Pertama kali melihatnya tersenyum semanis itu membuatku berpikir bahwa Levi Ackerman adalah orang yang sangat baik. Hal itu membuat jantungku jadi berdebar-debar dan entah kenapa kurasa wajahku akan memerah hanya karena melihat senyumannya. Namun senyuman itu tak bertahan lama, Levi kembali bersikap dingin lagi.

“Hmm... I wonder how much your friend if you’re always teasing them like that,” gumamku pelan.

“Aku tak begitu perduli dengan hal itu,”

“I got your point, sepertinya kau tak seburuk itu... karena sepertinya Hanji dan Irvin adalah teman baikmu,”

 “Haruskah aku berterima kasih karena kau memujiku?” gumamnya sambil menatapku dengan tatapan yang sangat menenangkan.

“You don’t need, just do it if you wanna thank me, if you’re not... please don’t tease me,”

Levi terdiam sejenak lalu memalingkan wajahnya dariku. “This is strange, why you look like idiotically cute when you say something like this? It makes me want to kiss your damn lips,”

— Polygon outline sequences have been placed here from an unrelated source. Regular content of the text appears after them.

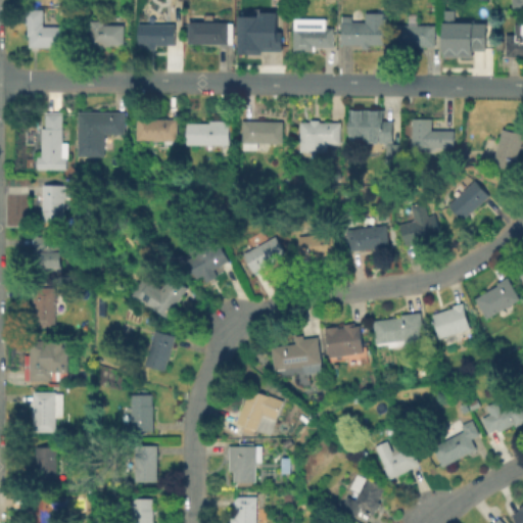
[(522,0),(522,8),(514,8),(514,6),(509,6),(509,0),(522,0)]
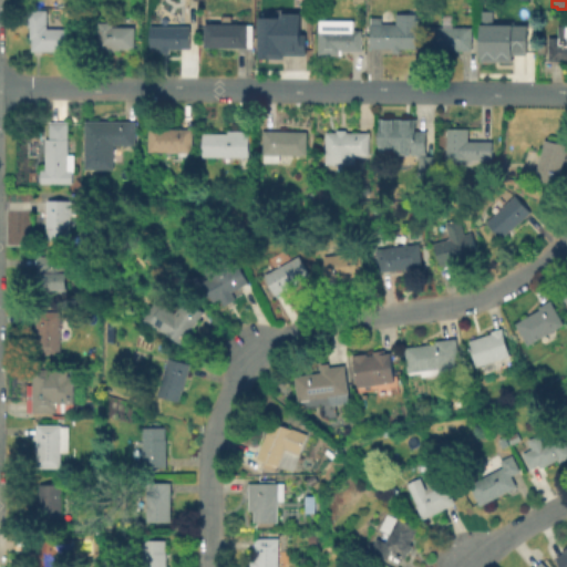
[(47,10),(45,28),(68,28),(68,50),(53,50),(53,51),(31,50),(31,39),(30,38),(30,26),(27,26),(28,9),(47,10)]
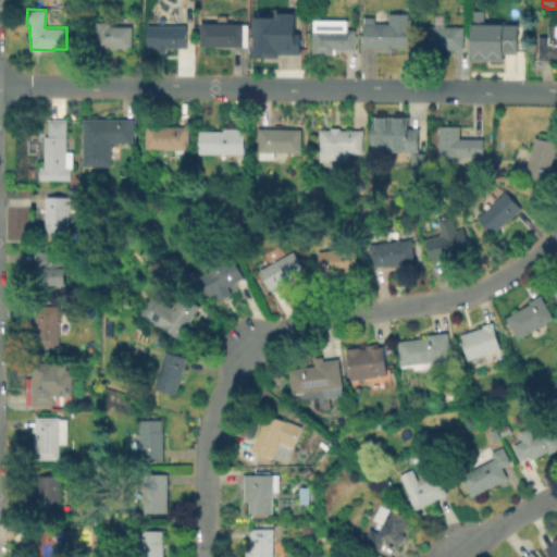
[(277,10),(277,14),(296,14),(296,17),(301,17),(301,54),(279,54),(279,58),(252,58),(252,16),(268,16),(268,10),(277,10)]
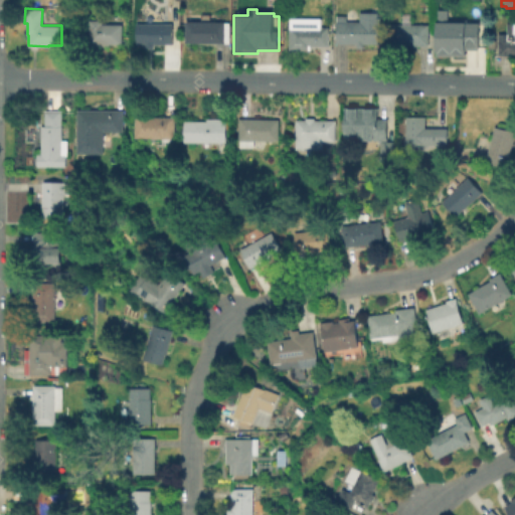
[(229,21),(229,42),(185,42),(185,12),(201,12),(201,21),(229,21)]
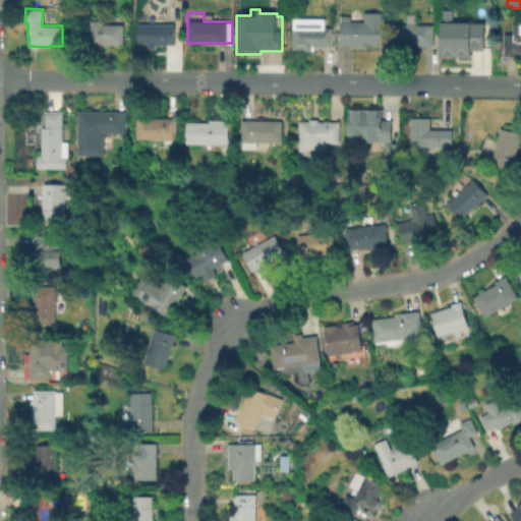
[(418,13),(418,24),(435,24),(435,46),(395,45),(395,23),(406,23),(406,13),(418,13)]
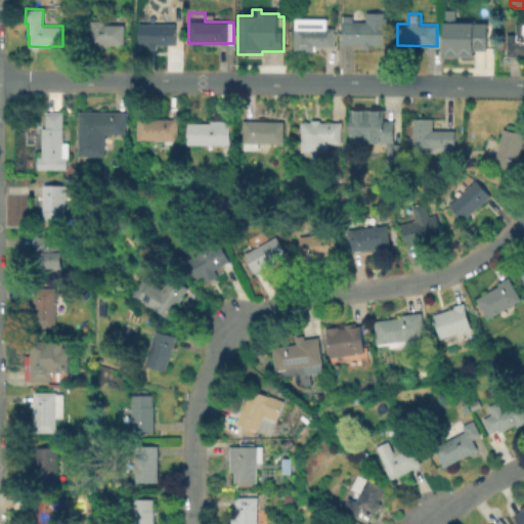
[(385,22),(385,45),(370,44),(370,48),(363,48),(363,44),(343,44),(343,14),(353,14),(354,20),(385,22)]
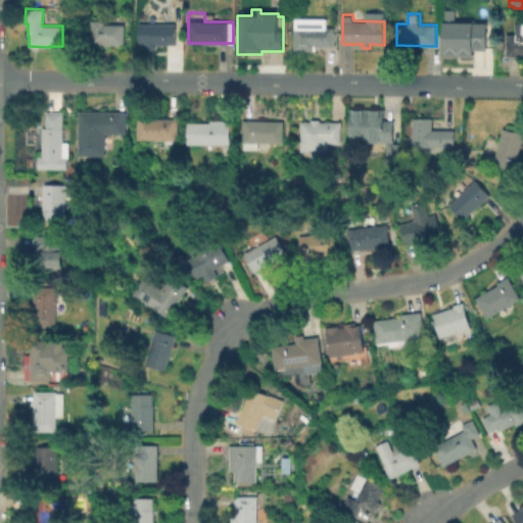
[(334,27),(334,46),(316,46),(316,50),(293,50),(294,27),(294,17),(327,17),(326,27),(334,27)]
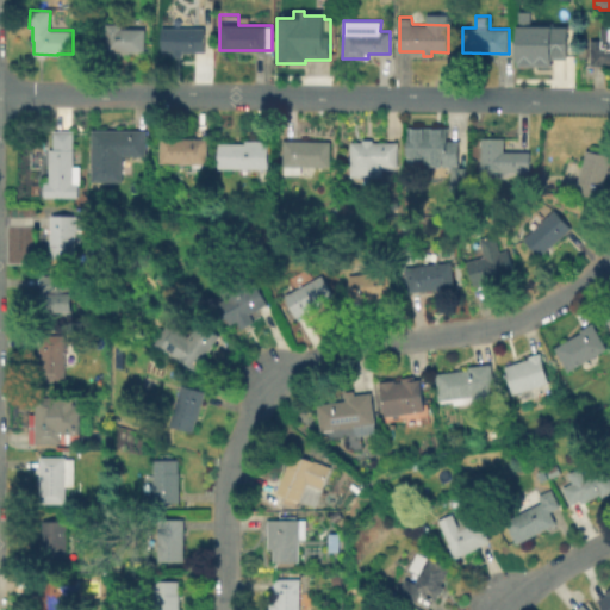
[(144,27),(144,51),(129,51),(129,53),(105,53),(104,38),(106,38),(106,23),(122,23),(122,27),(144,27)]
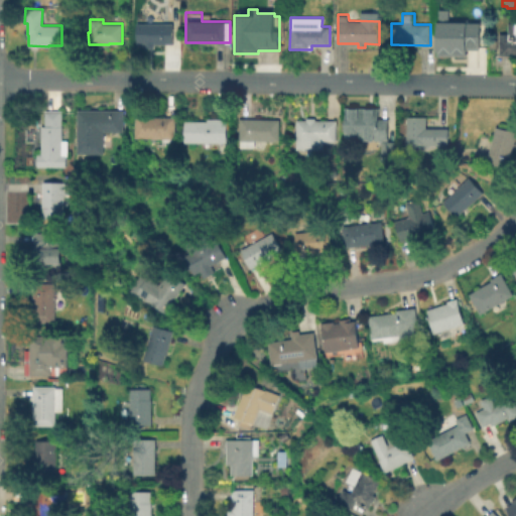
[(172,22),(172,44),(147,44),(147,43),(137,43),(137,22),(172,22)]
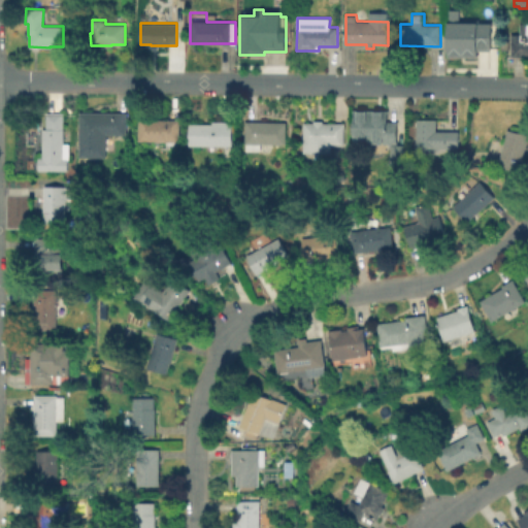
[(527,58),(508,58),(508,34),(517,34),(517,23),(527,23),(527,58)]
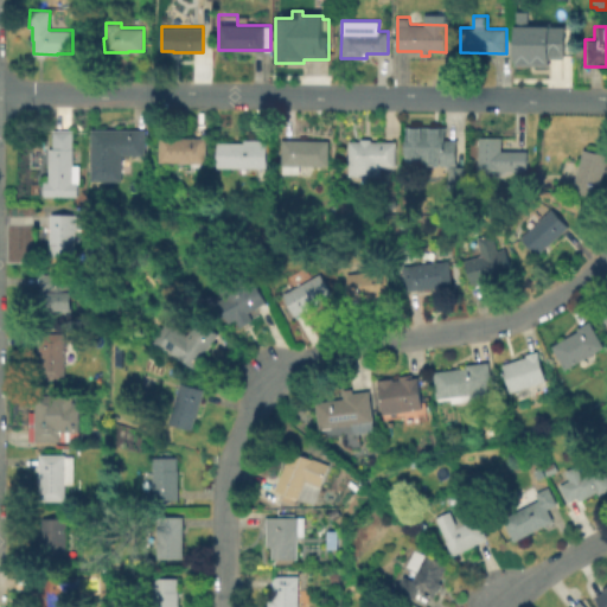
[(554,32),(554,29),(570,29),(572,53),(555,53),(555,57),(518,57),(518,32),(554,32)]
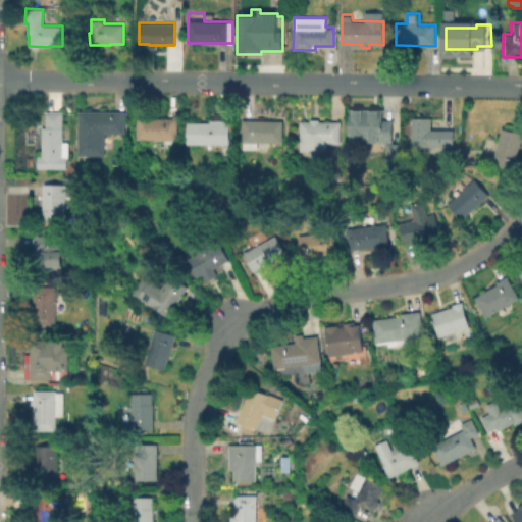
[(392,141),(347,141),(347,108),(380,109),(380,119),(392,119),(392,141)]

“W-what? You want to kiss me..?”

Levi tampak terkejut lalu kembali bersikap dingin lagi. “Just forget about that... and go back to sleep, drunkass,” gerutunya lalu menekan kepalaku kebahunya.

Kami terdiam sejenak hingga akhirnya aku kembali mengoceh lagi. “I wonder what kind of girl do you like, sir?” tanyaku lagi tanpa berusaha menjauhkan kepalaku dari bahunya. Entah mengapa saat ini bahu Levi sungguh terasa sangat nyaman untuk kepalaku.

“It’s awesome you still asking a bunch of weird stuff to me...”

“I’m sorry...” gumamku lalu mengangkat kepalaku dari bahunya dan menyandar dengan benar kedinding yang ada dibelakangku.

“What’s wrong?”

“Hatsyiiii!!” aku pun bersin sekuat tenaga setelah menutupi wajahku dengan kedua tanganku.

Levi tampak syok namun ia kembali menenangkan dirinya. “You weird!” keluhnya lalu melepas jas dari tubuhnya dan memakaikan semua jas itu padaku.

“What are you doing sir?” gumamku saat menyadari Levi sedang memelukku setelah memaikaikan jas padaku.

“Make you warmth.. stop complaining me and be quite,” bisiknya lembut.

Aku kembali diam dan menyandarkan kepalaku yang terasa berat kedada Levi. Aroma tubuhnya yang lembut dan segar membuatku merasa nyaman, pelukannya benar-benar terasa hangat dan aku bisa mendengar suara detak jantungnya yang terdengar saling berkejaran. Apa sekarang dia sedang gugup? Kenapa jantungnya berdegup sangat cepat?

“Do you still wanna hear my answer..?” gumamnya.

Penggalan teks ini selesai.